Preheat the oven to low, 135 °C/ 275 °F (fan assisted), or 155 °C/ 310 °F (conventional). Crack the eggs and separate the egg whites from the egg yolks. Place the egg whites into a large clean bowl or a mixer.

Step 2

Start beating the egg whites on medium-low speed. Continue for about 2 minutes until the whites become foamy. Then, add the cream of tartar (or apple cider vinegar).

Step 3

Add the 1/2 cup powdered Erythritol, a tablespoon at a time. Keep beating until they reach a stiff-peak and glossy stage.

Step 4

Spoon the mixture on a tray lined with parchment paper or a non-stick mat and create a round 9-inch/ 23 cm meringue.
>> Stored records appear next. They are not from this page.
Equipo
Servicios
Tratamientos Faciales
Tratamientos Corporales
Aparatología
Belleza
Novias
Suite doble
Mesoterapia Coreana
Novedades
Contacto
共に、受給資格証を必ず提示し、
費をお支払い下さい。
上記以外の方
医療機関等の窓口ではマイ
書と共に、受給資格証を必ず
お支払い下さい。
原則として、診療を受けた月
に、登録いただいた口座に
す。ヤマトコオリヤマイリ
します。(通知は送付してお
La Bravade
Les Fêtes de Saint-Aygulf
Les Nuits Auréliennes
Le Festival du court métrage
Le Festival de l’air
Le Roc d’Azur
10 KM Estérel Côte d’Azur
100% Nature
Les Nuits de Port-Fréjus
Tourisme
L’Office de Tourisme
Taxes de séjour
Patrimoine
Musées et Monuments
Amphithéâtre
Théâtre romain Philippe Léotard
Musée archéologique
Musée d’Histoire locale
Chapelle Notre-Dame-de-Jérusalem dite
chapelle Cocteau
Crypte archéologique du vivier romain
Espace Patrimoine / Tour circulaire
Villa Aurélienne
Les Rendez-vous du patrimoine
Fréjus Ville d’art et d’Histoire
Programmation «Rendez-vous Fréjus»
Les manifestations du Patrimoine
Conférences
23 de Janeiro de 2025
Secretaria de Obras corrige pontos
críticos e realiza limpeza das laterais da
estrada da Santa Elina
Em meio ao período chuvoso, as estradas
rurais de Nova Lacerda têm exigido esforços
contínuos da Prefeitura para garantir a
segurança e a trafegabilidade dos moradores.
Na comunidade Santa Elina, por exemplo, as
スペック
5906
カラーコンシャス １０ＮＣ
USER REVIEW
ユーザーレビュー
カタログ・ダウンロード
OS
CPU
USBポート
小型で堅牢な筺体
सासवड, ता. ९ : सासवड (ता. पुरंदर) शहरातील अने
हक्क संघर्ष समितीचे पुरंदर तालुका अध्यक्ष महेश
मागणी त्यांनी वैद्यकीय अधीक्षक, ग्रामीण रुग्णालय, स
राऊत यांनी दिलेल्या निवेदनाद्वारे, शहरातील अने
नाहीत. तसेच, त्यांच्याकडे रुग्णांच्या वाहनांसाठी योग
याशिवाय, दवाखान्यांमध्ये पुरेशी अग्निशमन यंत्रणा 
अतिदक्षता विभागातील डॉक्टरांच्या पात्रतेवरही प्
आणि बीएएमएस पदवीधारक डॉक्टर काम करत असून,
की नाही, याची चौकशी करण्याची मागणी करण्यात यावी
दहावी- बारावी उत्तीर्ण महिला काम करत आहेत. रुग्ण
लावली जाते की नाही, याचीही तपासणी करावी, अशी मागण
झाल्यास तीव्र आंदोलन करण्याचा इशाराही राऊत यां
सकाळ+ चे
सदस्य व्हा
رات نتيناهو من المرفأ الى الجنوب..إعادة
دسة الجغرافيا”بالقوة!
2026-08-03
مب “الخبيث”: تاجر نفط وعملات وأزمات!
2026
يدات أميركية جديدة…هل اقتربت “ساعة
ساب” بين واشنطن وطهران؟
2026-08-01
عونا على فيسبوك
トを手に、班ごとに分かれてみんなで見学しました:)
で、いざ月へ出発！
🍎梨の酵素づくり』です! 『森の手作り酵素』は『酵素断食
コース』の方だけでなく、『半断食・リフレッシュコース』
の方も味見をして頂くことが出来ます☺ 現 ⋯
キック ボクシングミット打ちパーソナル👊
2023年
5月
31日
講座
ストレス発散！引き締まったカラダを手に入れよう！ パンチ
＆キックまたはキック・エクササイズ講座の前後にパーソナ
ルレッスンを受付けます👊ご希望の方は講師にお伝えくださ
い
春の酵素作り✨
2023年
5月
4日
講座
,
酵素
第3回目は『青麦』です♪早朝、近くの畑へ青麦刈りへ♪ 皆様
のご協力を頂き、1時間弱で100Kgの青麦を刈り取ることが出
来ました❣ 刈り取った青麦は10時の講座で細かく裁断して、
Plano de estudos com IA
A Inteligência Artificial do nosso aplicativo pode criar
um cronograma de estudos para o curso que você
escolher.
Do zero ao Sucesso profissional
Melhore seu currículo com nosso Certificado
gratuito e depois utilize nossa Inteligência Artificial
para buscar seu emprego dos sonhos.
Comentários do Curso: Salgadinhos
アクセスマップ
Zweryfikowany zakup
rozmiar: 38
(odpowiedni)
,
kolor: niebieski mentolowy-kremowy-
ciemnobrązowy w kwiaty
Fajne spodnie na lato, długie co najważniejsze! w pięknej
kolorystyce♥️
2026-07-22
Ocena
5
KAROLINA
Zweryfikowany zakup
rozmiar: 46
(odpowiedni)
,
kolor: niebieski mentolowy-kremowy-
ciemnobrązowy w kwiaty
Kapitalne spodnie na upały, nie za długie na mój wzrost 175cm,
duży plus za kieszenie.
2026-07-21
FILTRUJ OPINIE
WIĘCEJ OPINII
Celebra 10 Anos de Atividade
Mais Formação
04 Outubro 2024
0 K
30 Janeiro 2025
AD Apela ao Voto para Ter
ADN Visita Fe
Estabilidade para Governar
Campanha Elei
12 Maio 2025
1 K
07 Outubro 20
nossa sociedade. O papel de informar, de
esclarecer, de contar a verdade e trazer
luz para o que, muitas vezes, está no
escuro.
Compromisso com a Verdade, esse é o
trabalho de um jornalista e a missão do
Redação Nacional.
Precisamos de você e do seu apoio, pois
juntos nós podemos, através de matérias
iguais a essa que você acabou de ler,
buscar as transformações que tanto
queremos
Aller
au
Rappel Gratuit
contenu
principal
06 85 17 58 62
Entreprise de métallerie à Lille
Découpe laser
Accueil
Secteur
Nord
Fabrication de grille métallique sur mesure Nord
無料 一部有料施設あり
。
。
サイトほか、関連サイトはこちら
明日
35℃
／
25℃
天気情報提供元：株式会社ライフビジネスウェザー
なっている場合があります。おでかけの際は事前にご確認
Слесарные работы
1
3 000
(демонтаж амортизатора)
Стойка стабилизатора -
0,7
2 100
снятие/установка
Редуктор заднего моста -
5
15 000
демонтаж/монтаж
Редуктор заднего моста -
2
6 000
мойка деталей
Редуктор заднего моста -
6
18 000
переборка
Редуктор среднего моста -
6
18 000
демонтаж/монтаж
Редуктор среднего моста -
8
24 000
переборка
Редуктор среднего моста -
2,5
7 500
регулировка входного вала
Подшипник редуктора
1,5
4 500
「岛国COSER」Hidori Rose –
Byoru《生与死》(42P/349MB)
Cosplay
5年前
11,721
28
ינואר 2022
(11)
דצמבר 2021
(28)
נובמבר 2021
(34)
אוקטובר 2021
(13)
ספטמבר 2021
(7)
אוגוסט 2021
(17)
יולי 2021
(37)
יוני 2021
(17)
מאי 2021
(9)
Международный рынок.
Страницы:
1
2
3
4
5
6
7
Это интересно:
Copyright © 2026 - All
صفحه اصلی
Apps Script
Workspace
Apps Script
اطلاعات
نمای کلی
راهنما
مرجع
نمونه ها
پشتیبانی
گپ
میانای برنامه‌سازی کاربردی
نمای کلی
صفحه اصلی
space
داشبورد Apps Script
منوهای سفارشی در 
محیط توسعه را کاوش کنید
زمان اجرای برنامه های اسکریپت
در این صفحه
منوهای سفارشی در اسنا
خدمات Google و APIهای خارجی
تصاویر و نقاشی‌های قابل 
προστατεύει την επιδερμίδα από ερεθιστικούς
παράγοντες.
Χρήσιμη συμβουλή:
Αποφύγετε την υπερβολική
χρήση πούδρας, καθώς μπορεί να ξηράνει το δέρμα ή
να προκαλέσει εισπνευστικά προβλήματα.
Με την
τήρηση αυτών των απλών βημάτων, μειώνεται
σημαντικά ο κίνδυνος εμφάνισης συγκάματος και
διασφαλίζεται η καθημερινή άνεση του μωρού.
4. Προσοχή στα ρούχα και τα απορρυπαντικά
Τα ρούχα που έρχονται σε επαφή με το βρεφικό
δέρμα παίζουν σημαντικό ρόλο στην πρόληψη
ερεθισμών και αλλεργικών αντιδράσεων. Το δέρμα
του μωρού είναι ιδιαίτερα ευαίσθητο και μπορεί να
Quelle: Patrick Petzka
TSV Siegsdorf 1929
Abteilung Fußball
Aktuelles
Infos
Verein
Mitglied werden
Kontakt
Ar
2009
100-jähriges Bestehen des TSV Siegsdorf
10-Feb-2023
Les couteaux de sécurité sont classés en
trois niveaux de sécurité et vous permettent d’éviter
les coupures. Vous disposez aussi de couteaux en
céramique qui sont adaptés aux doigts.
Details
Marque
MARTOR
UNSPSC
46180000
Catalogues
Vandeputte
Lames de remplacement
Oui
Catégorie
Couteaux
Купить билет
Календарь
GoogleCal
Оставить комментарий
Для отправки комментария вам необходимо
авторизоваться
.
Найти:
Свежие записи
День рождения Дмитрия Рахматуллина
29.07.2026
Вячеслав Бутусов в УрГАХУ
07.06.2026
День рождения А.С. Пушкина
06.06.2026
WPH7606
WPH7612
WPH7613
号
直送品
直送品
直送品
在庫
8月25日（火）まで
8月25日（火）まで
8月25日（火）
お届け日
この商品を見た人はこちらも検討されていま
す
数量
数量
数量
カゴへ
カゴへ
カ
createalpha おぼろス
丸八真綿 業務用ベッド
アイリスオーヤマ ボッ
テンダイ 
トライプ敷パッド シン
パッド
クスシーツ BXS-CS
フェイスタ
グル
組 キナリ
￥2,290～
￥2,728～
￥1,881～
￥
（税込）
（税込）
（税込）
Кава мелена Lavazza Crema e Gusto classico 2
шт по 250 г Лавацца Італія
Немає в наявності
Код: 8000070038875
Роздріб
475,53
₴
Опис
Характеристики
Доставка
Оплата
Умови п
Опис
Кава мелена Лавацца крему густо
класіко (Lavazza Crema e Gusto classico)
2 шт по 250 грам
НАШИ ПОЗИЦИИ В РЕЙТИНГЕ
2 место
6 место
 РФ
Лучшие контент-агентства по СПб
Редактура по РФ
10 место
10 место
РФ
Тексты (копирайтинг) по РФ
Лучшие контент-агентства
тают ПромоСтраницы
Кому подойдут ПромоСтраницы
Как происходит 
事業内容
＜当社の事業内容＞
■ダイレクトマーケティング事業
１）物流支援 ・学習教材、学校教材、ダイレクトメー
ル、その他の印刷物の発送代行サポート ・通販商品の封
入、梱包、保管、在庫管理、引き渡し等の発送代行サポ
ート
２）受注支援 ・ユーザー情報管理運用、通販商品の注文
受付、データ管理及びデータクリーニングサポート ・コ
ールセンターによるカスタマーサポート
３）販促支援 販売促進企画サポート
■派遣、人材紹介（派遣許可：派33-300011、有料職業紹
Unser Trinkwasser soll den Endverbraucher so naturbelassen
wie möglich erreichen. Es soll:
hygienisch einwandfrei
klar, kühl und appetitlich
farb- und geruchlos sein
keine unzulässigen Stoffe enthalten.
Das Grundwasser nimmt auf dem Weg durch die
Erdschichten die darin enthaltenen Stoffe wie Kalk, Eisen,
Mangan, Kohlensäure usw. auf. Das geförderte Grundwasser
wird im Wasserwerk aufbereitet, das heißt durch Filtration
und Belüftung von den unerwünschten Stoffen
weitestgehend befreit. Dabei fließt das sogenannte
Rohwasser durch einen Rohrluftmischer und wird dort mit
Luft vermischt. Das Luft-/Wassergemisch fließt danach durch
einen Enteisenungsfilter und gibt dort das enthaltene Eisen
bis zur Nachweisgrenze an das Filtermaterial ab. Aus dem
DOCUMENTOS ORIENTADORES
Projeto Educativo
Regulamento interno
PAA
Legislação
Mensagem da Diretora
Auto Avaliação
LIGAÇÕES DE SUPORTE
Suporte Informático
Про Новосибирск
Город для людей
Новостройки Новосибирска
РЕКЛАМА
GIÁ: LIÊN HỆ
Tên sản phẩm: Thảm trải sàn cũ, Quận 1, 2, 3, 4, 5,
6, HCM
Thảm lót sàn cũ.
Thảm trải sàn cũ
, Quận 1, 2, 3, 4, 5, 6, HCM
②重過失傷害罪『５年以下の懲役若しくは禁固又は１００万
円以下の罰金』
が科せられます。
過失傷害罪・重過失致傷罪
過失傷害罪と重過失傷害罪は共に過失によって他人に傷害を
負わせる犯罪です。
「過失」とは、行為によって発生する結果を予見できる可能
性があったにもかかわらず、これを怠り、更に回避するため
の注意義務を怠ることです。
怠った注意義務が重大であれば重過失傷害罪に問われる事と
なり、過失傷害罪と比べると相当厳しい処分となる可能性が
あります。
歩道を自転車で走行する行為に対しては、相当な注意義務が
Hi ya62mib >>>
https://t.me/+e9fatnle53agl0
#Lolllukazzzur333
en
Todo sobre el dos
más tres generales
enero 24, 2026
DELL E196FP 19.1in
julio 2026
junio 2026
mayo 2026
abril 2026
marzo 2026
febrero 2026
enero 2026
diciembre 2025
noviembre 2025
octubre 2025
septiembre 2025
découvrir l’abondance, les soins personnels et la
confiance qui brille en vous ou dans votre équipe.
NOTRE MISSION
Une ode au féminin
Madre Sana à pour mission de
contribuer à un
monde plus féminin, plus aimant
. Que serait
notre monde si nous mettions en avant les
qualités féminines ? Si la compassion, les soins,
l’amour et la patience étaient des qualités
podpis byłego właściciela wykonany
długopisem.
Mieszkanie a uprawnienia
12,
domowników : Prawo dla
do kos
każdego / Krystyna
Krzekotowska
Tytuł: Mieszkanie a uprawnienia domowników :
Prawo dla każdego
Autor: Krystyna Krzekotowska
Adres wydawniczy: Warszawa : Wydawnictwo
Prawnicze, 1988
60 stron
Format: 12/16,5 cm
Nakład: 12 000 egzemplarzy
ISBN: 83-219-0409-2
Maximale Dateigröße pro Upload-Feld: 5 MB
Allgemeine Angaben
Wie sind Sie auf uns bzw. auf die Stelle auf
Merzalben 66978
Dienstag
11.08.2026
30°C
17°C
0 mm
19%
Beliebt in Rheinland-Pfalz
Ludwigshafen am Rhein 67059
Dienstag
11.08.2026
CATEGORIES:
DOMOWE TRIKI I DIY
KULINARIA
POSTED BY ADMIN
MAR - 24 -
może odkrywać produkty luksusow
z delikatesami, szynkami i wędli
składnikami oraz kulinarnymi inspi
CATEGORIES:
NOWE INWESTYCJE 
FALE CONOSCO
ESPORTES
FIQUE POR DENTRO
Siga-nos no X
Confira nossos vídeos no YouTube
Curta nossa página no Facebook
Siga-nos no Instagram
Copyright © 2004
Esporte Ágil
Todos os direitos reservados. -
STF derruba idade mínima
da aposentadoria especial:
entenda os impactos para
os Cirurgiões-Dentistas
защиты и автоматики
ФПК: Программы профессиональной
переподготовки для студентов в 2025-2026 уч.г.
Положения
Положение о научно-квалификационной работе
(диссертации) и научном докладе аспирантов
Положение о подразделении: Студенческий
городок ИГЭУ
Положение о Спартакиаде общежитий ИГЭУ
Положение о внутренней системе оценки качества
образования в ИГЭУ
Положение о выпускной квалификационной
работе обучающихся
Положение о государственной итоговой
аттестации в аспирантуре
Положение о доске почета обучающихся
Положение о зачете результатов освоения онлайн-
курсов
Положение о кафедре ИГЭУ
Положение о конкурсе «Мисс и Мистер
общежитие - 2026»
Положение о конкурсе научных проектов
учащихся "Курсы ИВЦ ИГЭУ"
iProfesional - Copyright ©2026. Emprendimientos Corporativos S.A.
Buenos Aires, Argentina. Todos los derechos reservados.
Using a spoon or spatula, build up the sides of the meringue into a nest shape so that it can hold the whipped cream and berries once it’s baked.

Step 5

Place in the oven in the middle section. Bake at 135 °C/ 275 °F (fan assisted), or 155 °C/ 310 °F (conventional) for 15 minutes.

Step 6

Then, turn the temperature down to 100 °C/ 210 °F (fan assisted), or 120 °C/ 250 °F (conventional) and cook for another 2 hours. After 2 hours, turn the oven off and keep the meringue in for another 1-2 hours or overnight. This will help the meringue dehydrate and get crispy.

Step 7

When the oven cools down completely, remove the meringue from the oven. Make sure it is cooled before adding the topping.

Step 8

Meanwhile, whip up the cream. Add the vanilla extract and the remaining 1/4 cup Erythritol. Fill the meringue nest with the vanilla cream and top with berries (raspberries, blackberries, blueberries and sliced strawberries). Serve immediately.